A generic solution is that you make sure you ask for the direct type only. A class C is the direct type of an instance X if:

  1. X is of type C
  2. there is no C' such that:
    • X is of type C'
    • C' is a subclass of C
    • C' is not equal to C

(that last condition is necessary, by the way, because in RDF/OWL, the subclass-relation is reflexive: every class is a subclass of itself)

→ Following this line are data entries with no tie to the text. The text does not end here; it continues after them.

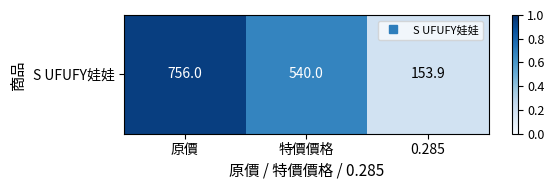

True or false: the data shows 153.9 at 0.285.

True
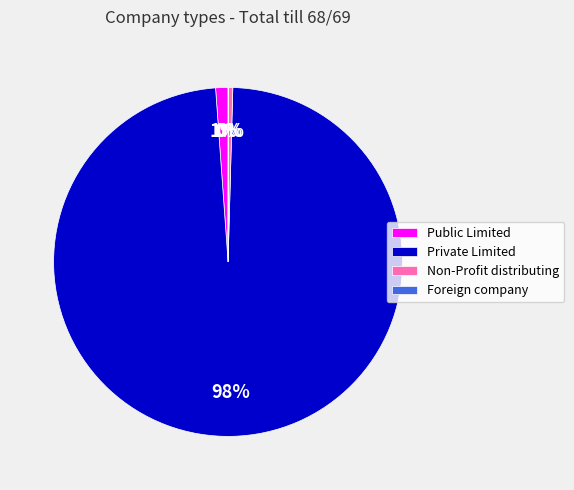

Do Public Limited and Non-Profit distributing together represent more than half of the pie?

No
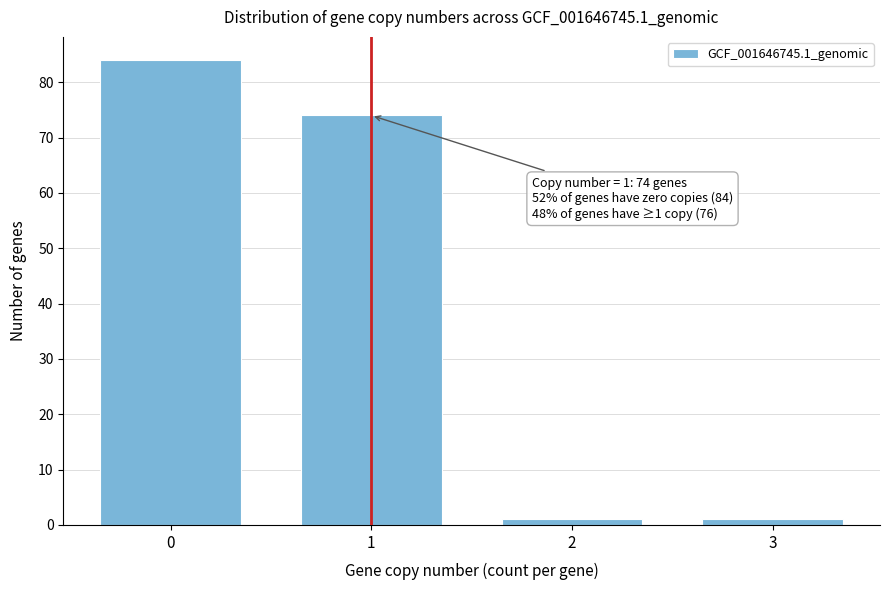

Reading left to right, list all the values displayed in this chart.

84	74	1	1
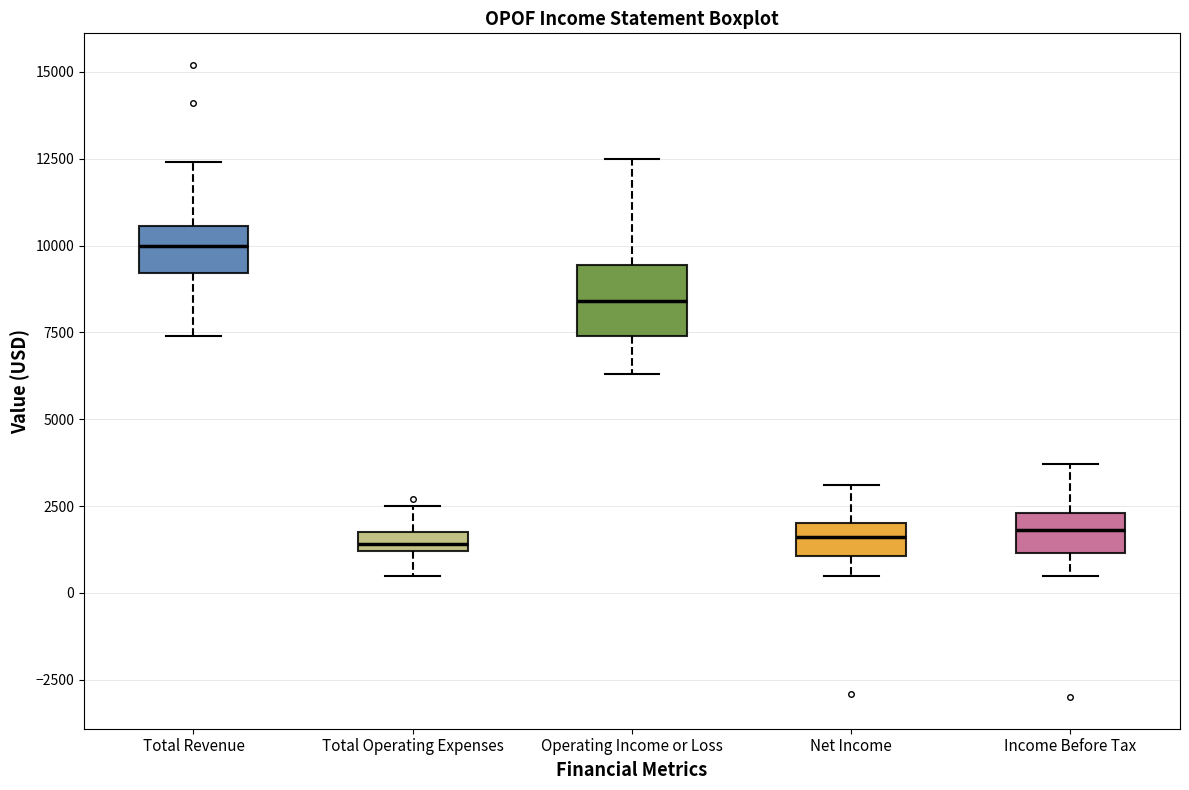

Which box has the highest median line?

Total Revenue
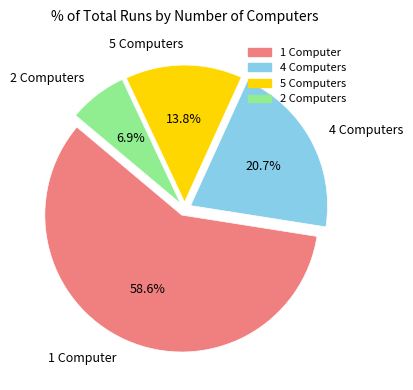

Which has a higher value, 4 Computers or 2 Computers?

4 Computers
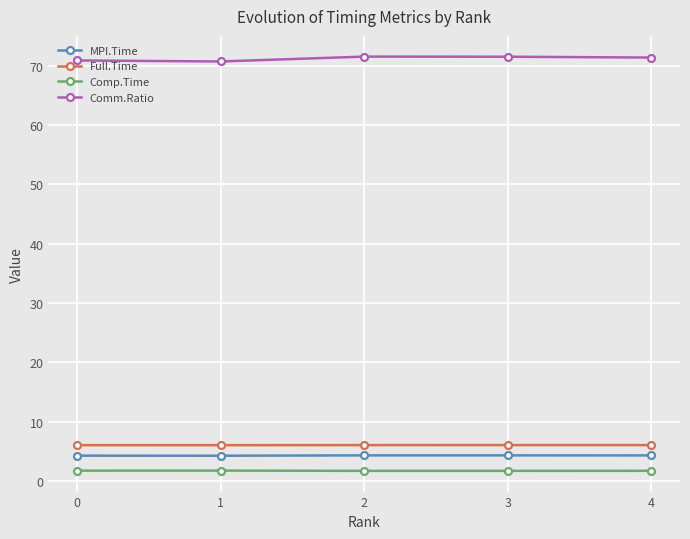

True or false: MPI.Time has more than 2 interior local peaks.

False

In SPARQL, this becomes something like this:

PREFIX rdfs: <http://www.w3.org/2000/01/rdf-schema#>
PREFIX : <urn:ex:> .

SELECT ?individual ?type 
WHERE {
   ?individual :hasToy :bone .
   ?individual a ?type .
   FILTER NOT EXISTS { ?individual a ?other .
                       ?other rdfs:subClassOf ?type .
                       FILTER(?other != ?type)
   }
}

Depending on which API/triplestore/library you use to execute these queries, there may also be other, tool-specific solutions. For example, the Sesame API (disclosure: I am on the Sesame dev team) has the option to disable reasoning for the purpose of a single query:

TupleQuery query = conn.prepareTupleQuery(SPARQL, "SELECT ...");
query.setIncludeInferred(false); 

TupleQueryResult result = query.evaluate();

Sesame also offers an optional additional inferencer (called the 'direct type inferencer') which introduces additional 'virtual' properties you can query, such as sesame:directType, sesame:directSubClassOf, etc. Other tools will undoubtedly have similar options.